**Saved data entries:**
--*--

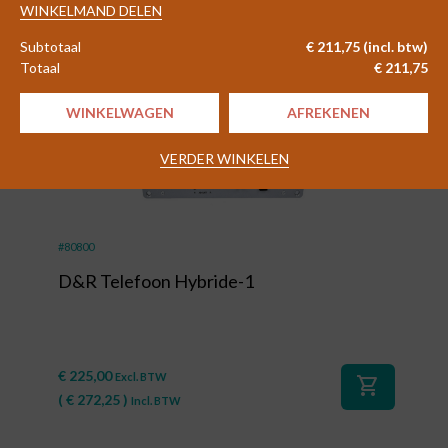
shopping_cart
-
WINKELMAND DELEN
(
€
2.660,79
)
Incl. BTW
IP
Subtotaal
€
211,75
(incl. btw)
Audio
Totaal
€
211,75
Decoder
aantal
WINKELWAGEN
AFREKENEN
VERDER WINKELEN
#80800
D&R Telefoon Hybride-1
€
225,00
Excl. BTW
shopping_cart
(
€
272,25
)
Incl. BTW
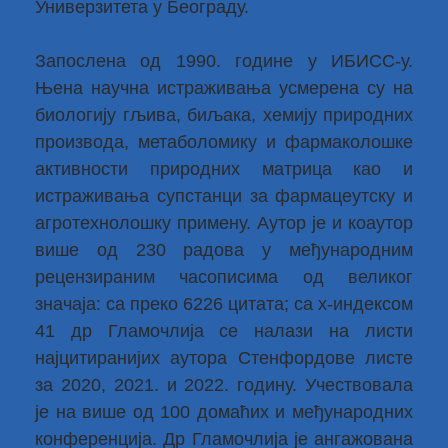
Универзитета у Београду.
Запослена од 1990. године у ИБИСС-у.
Њена научна истраживања усмерена су на
биологију гљива, биљака, хемију природних
производа, метаболомику и фармаколошке
активности природних матрица као и
истраживања супстанци за фармацеутску и
агротехнолошку примену. Аутор је и коаутор
више од 230 радова у међународним
рецензираним часописима од великог
значаја: са преко 6226 цитата; са х-индексом
41 др Гламочлија се налази на листи
најцитиранијих аутора Стенфордове листе
за 2020, 2021. и 2022. годину. Учествовала
је на више од 100 домаћих и међународних
конференција. Др Гламочлија је ангажована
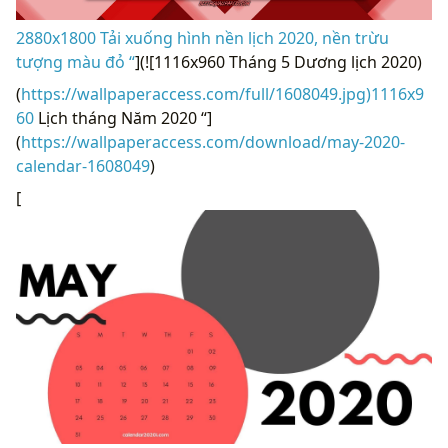
2880x1800 Tải xuống hình nền lịch 2020, nền trừu
tượng màu đỏ “
](![1116x960 Tháng 5 Dương lịch 2020)
(
https://wallpaperaccess.com/full/1608049.jpg)1116x9
60
Lịch tháng Năm 2020 “]
(
https://wallpaperaccess.com/download/may-2020-
calendar-1608049
)
[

--*--

**Exercise:** Put the text lines of the data into a JSON list of strings, one string per line and blank lines left out, starting at the line that contains "Универзитета у Београду." and continuing through the end of the data. Leave the pictures out of the answer.

**Worked solution:**
[
  "Универзитета у Београду.",
  "Запослена од 1990. године у ИБИСС-у.",
  "Њена научна истраживања усмерена су на",
  "биологију гљива, биљака, хемију природних",
  "производа, метаболомику и фармаколошке",
  "активности природних матрица као и",
  "истраживања супстанци за фармацеутску и",
  "агротехнолошку примену. Аутор је и коаутор",
  "више од 230 радова у међународним",
  "рецензираним часописима од великог",
  "значаја: са преко 6226 цитата; са х-индексом",
  "41 др Гламочлија се налази на листи",
  "најцитиранијих аутора Стенфордове листе",
  "за 2020, 2021. и 2022. годину. Учествовала",
  "је на више од 100 домаћих и међународних",
  "конференција. Др Гламочлија је ангажована",
  "2880x1800 Tải xuống hình nền lịch 2020, nền trừu",
  "tượng màu đỏ “",
  "](![1116x960 Tháng 5 Dương lịch 2020)",
  "(",
  "https://wallpaperaccess.com/full/1608049.jpg)1116x9",
  "60",
  "Lịch tháng Năm 2020 “]",
  "(",
  "https://wallpaperaccess.com/download/may-2020-",
  "calendar-1608049",
  ")",
  "["
]